Listen Live

(INDIANAPOLIS) – Democrats say majority Republicans did less for you than they could have in the just-ended legislative session.

 

House Minority Leader Phil GiaQuinta (D-Fort Wayne) and Senate Minority Leader Tim Lanane (D-Anderson) call the session a missed opportunity. They wanted a stronger hate crimes law, more money for schools, and a guarantee of teacher raises instead of leaving it up to local school boards.

 

While Republicans have been boasting the funding increase for schools is the most ever, GiaQuinta says the percentage increase –two-and-a-half-percent in each year of the two-year budget — is barely ahead of inflation. And even that figure is a statewide average. GiaQuinta says his home district of Fort Wayne is among those receiving less. Even if schools want to steer more money to teachers, GiaQuinta says they can’t do it if the funding formula doesn’t give them the money to work with.
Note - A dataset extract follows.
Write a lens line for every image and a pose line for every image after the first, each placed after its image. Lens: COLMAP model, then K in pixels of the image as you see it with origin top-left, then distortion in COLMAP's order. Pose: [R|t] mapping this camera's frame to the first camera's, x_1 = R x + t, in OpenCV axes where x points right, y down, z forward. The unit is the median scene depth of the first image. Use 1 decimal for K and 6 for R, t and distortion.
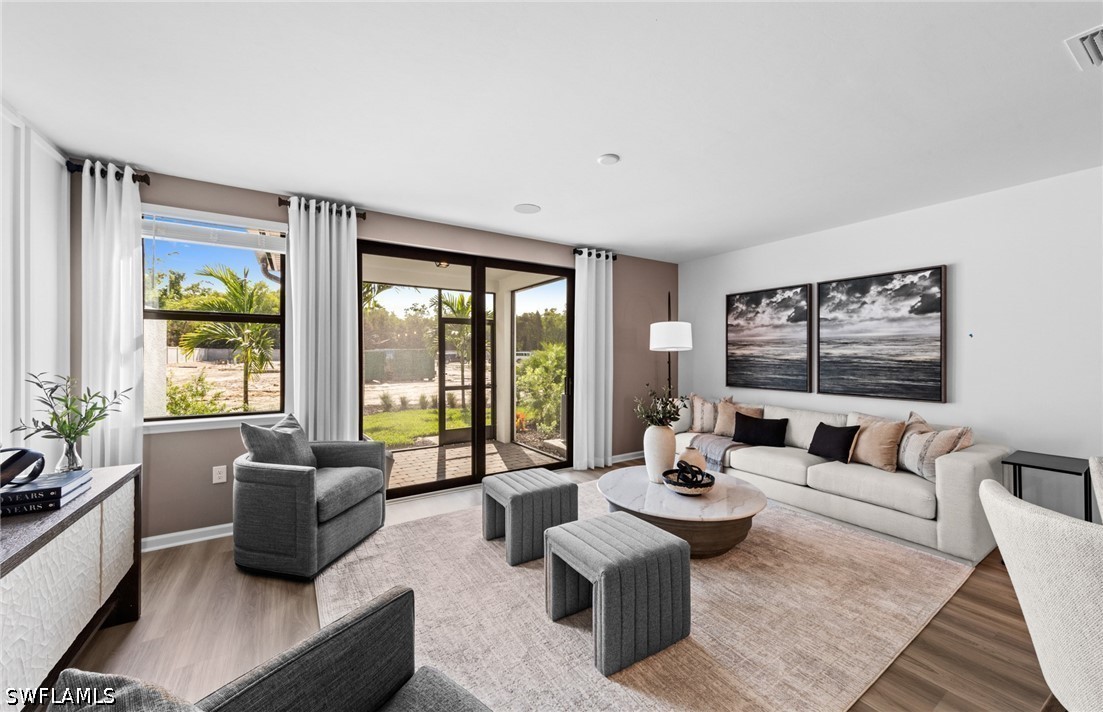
lens RADIAL K [[410.2, 0, 554.9], [0, 410.2, 355.7], [0, 0, 1]] dist [0.004948, -0.000639]
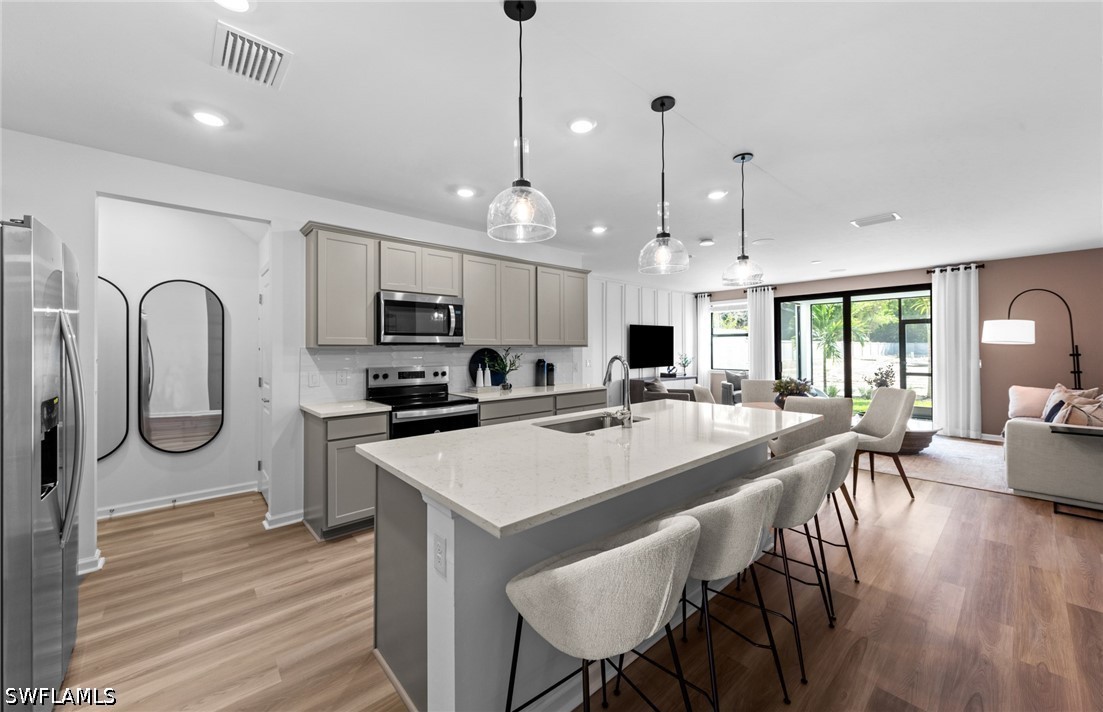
lens RADIAL K [[410.2, 0, 549.8], [0, 410.2, 346.1], [0, 0, 1]] dist [0.004948, -0.000639]
pose [[0.153213, -0.007723, -0.988163, 1.337243], [0.001876, 0.999970, -0.007525, 0.000153], [0.988191, -0.000701, 0.153223, -0.498680]]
(Photo: lenzjona/Getty Images)

 

Along with the funding formula, Republicans freed up an additional 70-million dollars a year for schools by paying off unfunded local pension liabilities.

 

Lanane complains Republicans, in his words, “worship at the altar of a two-billion-dollar surplus.” He says they’ve become so focused on that round number that they’re hoarding money which could be spent on schools, or on smaller programs dropped from the budget on the final day, from colorectal cancer screenings to support for pregnant women in minority communities.

 

But Lanane praises Republicans for adopting one Democratic proposal, requiring Hoosier insurers to cover preexisting conditions, regardless of what happens to the federal health care law.